• _Supplied passage_:

● ● ● ● ●

Car dealers are awful. It’s time to kill the dumb laws that keep them in business.
[Via Vox – All]
For the first time in my life, I bought a new car last week and it was an entirely crazy-making process.
Shopping for furniture or appliances or other consumer durables is pretty straightforward. You look up what items are for sale and what they cost, you decide what you’re interested in, and then you can pay. Sometimes the item you’re looking for isn’t in stock locally (this happened to me with a couch recently) so you’re told you’ll have to wait a few weeks for delivery.
With cars, though, everything is nuts. You need to go from dealer to dealer, each of whom has their own inventory. One guy only has blue paint. The other guy doesn’t have the blue paint, and also only has dark gray seats. And they each have their own fake sticker prices and complicated cash-back offers. It’s no wonder that 83 percent consumers say they would rather skip the haggling, and a third of people say doing taxes is less annoying than working with a car dealer.
But it’s not just the hassle. State bans on direct sales turn out to cost consumers an enormous amount of cash. It’s an enormous problem, and it warrants a federal solution.
Auto distribution is expensive
Stacks and stacks of expensive inventory (Shutterstock)
Cars are the most expensive consumer product that the typical consumer buys. And while it may seem obvious that cars are expensive due to the material and labor required to build them, the logistics of distributing cars is actually a very expensive part of the process. Research by Eric Marti, Garth Saloner, and Michael Spence has concluded that as much as 30 percent of the cost of a car is the cost of distribution.

● ● ● ● ●

• _Information shown_:
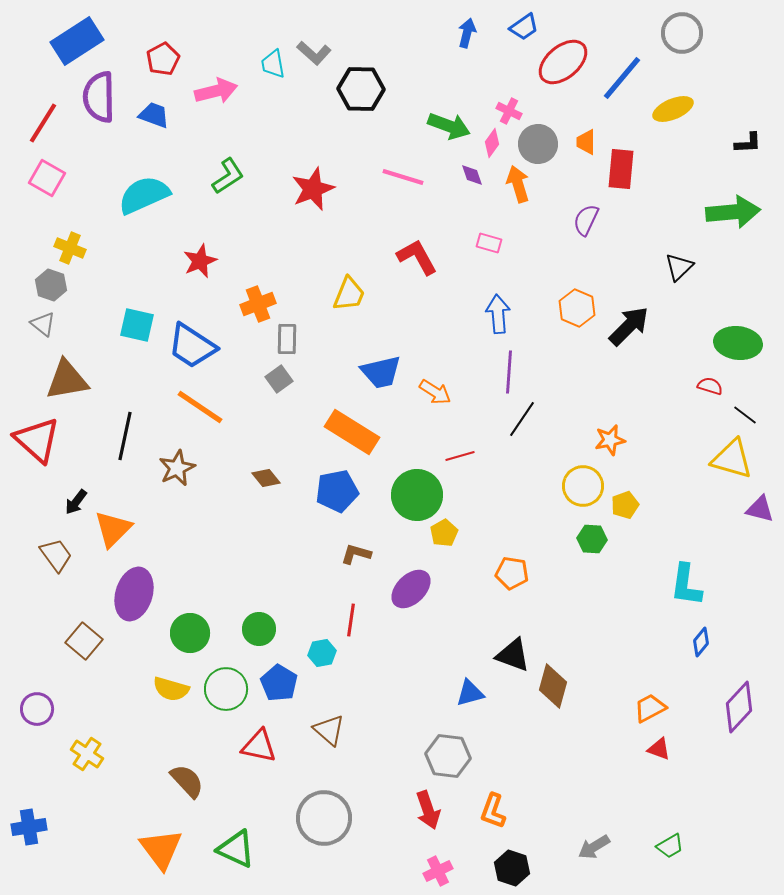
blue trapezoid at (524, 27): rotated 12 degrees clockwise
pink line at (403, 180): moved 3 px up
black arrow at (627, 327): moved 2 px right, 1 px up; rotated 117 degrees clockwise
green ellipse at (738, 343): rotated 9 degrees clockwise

● ● ● ● ●

• _Written problem 1_:
Answer these from the car dealer article above:
(a) What share of consumers say they would rather skip the haggling?
(b) What item did the writer recently have to wait a few weeks to have delivered?
(c) According to the research by Eric Marti, Garth Saloner, and Michael Spence, how much of a car's cost can distribution account for?
• _Written problem 2_:
Please continue the car dealer article from where it stops.

• _Written response 1_:
(a) 83 percent.
(b) A couch.
(c) As much as 30 percent.

• _Written response 2_:
Along most aspects of the automobile value chain, manufacturers work hard to find less costly ways of producing automobiles. Initially these savings accrue to manufacturers in the form of higher profits. But as competition leads to the dissemination of new techniques, consumers win by getting cheaper or more advanced cars.
And yet there is little innovation in the distribution process, largely because distribution needs to be run through a dispersed network of dealerships. What’s visible about this to consumers is the limited choice and anachronistic haggling involved in the dealership model. The more economically savvy will note that for the dealerships to be profitable, consumers must be paying an extra, unnecessary markup.
But as Gerald Bodish wrote in a 2009 analysis from the US Department of Justice, the most expensive part of the whole process is hiding in plain sight — it’s the stockpiles of unsold vehicles sitting around on dealers’ lots. He observes that in late 2008, there was a staggering $100 billion worth of unsold dealer inventory, with an annual carrying cost of $890 million.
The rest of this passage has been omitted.